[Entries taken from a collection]

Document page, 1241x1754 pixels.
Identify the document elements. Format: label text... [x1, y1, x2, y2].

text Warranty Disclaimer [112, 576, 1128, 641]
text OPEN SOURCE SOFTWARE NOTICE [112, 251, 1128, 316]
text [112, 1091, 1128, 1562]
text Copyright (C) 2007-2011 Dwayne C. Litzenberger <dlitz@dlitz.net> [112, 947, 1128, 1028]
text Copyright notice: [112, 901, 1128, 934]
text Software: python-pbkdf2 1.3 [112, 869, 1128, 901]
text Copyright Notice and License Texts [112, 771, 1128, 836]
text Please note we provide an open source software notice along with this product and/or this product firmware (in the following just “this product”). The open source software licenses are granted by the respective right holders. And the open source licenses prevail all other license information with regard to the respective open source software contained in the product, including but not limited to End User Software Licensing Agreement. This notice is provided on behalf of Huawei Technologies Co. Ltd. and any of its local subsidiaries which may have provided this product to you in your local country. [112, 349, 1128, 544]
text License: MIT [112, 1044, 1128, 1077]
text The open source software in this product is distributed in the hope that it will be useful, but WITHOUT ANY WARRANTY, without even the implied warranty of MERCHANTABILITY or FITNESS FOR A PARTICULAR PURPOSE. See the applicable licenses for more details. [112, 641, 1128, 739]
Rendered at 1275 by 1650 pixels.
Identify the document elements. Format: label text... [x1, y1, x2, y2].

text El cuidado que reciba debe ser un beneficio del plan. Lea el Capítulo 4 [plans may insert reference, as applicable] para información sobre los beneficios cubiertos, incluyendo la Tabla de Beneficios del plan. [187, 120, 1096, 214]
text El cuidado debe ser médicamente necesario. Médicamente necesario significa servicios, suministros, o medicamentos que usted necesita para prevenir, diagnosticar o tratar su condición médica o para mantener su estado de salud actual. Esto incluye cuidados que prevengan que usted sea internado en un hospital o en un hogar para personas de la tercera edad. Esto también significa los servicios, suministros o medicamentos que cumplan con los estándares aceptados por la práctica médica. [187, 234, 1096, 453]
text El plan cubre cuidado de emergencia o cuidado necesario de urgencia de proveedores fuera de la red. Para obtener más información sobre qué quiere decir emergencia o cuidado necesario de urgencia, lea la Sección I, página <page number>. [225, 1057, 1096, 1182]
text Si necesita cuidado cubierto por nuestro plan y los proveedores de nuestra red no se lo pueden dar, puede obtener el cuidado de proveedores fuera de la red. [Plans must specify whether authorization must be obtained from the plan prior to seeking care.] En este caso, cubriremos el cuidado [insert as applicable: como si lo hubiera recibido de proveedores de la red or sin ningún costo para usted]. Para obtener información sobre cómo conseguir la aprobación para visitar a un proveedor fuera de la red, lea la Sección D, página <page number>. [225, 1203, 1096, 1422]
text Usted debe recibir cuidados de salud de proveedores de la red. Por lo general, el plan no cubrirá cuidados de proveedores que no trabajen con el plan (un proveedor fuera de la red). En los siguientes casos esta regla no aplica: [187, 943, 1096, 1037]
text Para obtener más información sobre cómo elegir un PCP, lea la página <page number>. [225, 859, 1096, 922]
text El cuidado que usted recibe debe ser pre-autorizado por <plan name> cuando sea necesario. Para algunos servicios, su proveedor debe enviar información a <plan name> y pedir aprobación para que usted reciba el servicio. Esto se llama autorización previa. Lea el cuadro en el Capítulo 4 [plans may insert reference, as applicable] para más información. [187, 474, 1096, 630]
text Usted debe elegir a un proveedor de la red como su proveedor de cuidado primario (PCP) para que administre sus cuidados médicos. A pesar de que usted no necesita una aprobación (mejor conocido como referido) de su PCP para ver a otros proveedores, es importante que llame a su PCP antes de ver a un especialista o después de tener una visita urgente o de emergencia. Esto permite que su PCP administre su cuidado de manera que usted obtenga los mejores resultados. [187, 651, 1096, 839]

__Directions for this task__. Go line by line through the records above and copy each one containing "number".

__Answer to this exercise__.
text El plan cubre cuidado de emergencia o cuidado necesario de urgencia de proveedores fuera de la red. Para obtener más información sobre qué quiere decir emergencia o cuidado necesario de urgencia, lea la Sección I, página <page number>. [225, 1057, 1096, 1182]
text Si necesita cuidado cubierto por nuestro plan y los proveedores de nuestra red no se lo pueden dar, puede obtener el cuidado de proveedores fuera de la red. [Plans must specify whether authorization must be obtained from the plan prior to seeking care.] En este caso, cubriremos el cuidado [insert as applicable: como si lo hubiera recibido de proveedores de la red or sin ningún costo para usted]. Para obtener información sobre cómo conseguir la aprobación para visitar a un proveedor fuera de la red, lea la Sección D, página <page number>. [225, 1203, 1096, 1422]
text Para obtener más información sobre cómo elegir un PCP, lea la página <page number>. [225, 859, 1096, 922]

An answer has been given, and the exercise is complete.